Texto de lectura >>
Evidentemente, la tasa de mortalidad habría sido mayor sin las humildes ollas del hambre. El término despectivo souper o souperism sobrevive hasta nuestros días. Se aplicó a familias católicas hambrientas que tuvieron que cambiarse a la religión protestante, para conseguir la sopa y alimentar a sus pequeños, pues algunas de esas iglesias daban alimento condicionado a recibir instrucción religiosa protestante. Por supuesto que esta no fue una práctica de todas las iglesias protestantes. Varios anglicanos, incluido el arzobispo anglicano de Dublín, Richard Whately, condenaron esta práctica. Por su parte, hubo familias católicas que se resistieron del todo y prefirieron morir de hambre. Fue tan dramático el caso de los soupers que posteriormente fueron perseguidos hasta por los mismos católicos, que los marginaban por «dejarse vender». En contraste, los cuáqueros solo impusieron dos nobles condiciones en sus comedores: que no se discriminara a nadie por sus creencias religiosas, y que no se hiciera proselitismo religioso, como ocurrió en el caso del souperism.

Hay evidencia suficiente para afirmar que la humanidad, generosidad y habilidades organizativas de los cuáqueros salvaron a decenas o cientos de miles de personas de ser sepultadas en fosas comunes (Lennon, 2013). Tanto se valora su aporte que aún hoy, los irlandeses, tienen una frase común para ellos: «nos alimentaron durante la hambruna».

Las comidas que se hacían en estas ollas provenían de alimentos comprados, donados o a veces cultivados en invernaderos; pero a menudo, las recetas no estaban balanceadas nutricionalmente, dando lugar al escorbuto y otras enfermedades.

Después de la hambruna, se les restó valor y, poco a poco, fueron despojadas de su aura salvadora. Se les vio tiradas y rotas en ríos o semienterradas en los caminos. Granjeros las utilizaban para guardar el grano o alimentar al ganado, y algunas eran tan grandes que, en ocasiones, los animales se ahogaban en ellas. Sin embargo, en los últimos años, gracias al noble empeño de personas como Cassidy y Lennon, ha habido un resurgimiento del interés por mantener viva en la memoria la trascendencia histórica de esta tragedia humana, pero sin olvidar el papel fundamental de este humilde utensilio, un verdadero escudo protector contra la muerte. Pocos han sintetizado de forma tan inspiradora el drama humano y el papel de las ollas como la folclorista Estyn Evans (1905-1989): «se aferraron a la olla cuando todo lo demás desapareció».

Datos sin procesar >>
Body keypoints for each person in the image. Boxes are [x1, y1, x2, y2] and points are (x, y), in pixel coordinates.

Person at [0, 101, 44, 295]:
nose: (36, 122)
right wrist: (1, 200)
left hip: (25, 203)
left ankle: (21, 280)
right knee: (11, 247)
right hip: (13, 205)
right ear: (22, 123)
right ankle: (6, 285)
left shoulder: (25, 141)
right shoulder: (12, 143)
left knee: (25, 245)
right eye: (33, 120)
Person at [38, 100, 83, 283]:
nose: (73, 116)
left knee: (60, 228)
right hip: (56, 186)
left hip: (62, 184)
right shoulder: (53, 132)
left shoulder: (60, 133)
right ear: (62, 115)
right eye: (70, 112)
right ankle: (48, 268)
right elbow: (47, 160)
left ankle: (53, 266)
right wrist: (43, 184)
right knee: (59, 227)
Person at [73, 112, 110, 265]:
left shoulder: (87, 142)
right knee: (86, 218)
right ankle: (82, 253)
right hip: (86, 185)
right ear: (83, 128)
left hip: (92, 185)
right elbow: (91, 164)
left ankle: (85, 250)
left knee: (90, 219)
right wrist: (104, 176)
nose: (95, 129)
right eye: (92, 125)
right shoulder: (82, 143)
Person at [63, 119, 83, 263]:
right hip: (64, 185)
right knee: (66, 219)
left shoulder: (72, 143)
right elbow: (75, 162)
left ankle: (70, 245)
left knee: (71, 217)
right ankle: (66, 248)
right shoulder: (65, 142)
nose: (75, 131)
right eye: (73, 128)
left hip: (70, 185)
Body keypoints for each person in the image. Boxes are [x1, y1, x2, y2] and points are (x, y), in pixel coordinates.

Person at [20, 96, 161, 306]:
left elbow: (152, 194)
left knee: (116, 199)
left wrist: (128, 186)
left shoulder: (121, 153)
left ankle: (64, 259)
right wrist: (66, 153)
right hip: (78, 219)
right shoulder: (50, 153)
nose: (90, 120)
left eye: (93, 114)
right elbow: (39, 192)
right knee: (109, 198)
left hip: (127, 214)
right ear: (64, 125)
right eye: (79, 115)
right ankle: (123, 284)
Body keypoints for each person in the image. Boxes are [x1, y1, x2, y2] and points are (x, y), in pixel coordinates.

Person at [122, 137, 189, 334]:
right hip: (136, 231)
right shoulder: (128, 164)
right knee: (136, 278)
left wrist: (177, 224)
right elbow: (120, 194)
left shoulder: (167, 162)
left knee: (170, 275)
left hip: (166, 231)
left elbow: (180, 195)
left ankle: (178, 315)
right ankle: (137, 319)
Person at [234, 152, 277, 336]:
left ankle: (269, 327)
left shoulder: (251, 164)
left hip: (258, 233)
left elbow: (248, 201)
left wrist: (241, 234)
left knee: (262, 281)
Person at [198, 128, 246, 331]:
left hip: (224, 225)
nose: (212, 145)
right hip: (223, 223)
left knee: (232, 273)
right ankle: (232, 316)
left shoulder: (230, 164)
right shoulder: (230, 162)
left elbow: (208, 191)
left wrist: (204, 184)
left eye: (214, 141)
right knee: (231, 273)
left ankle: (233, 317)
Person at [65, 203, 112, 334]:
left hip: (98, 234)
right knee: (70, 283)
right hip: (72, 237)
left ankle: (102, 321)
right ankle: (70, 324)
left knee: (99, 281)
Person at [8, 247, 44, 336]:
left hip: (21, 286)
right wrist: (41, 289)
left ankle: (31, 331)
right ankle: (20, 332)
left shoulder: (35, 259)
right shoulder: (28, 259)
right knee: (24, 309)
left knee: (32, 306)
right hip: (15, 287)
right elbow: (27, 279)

Tus tareas >>
1 - Según el texto sobre las ollas del hambre, ¿qué dos condiciones impusieron los cuáqueros en sus comedores?
2 - Cita literalmente el fragmento del texto sobre las ollas del hambre que va desde "Las comidas que" hasta "y otras enfermedades.".

Respuestas por tarea >>
1 - Que no se discriminara a nadie por sus creencias religiosas y que no se hiciera proselitismo religioso.

2 -
Las comidas que se hacían en estas ollas provenían de alimentos comprados, donados o a veces cultivados en invernaderos; pero a menudo, las recetas no estaban balanceadas nutricionalmente, dando lugar al escorbuto y otras enfermedades.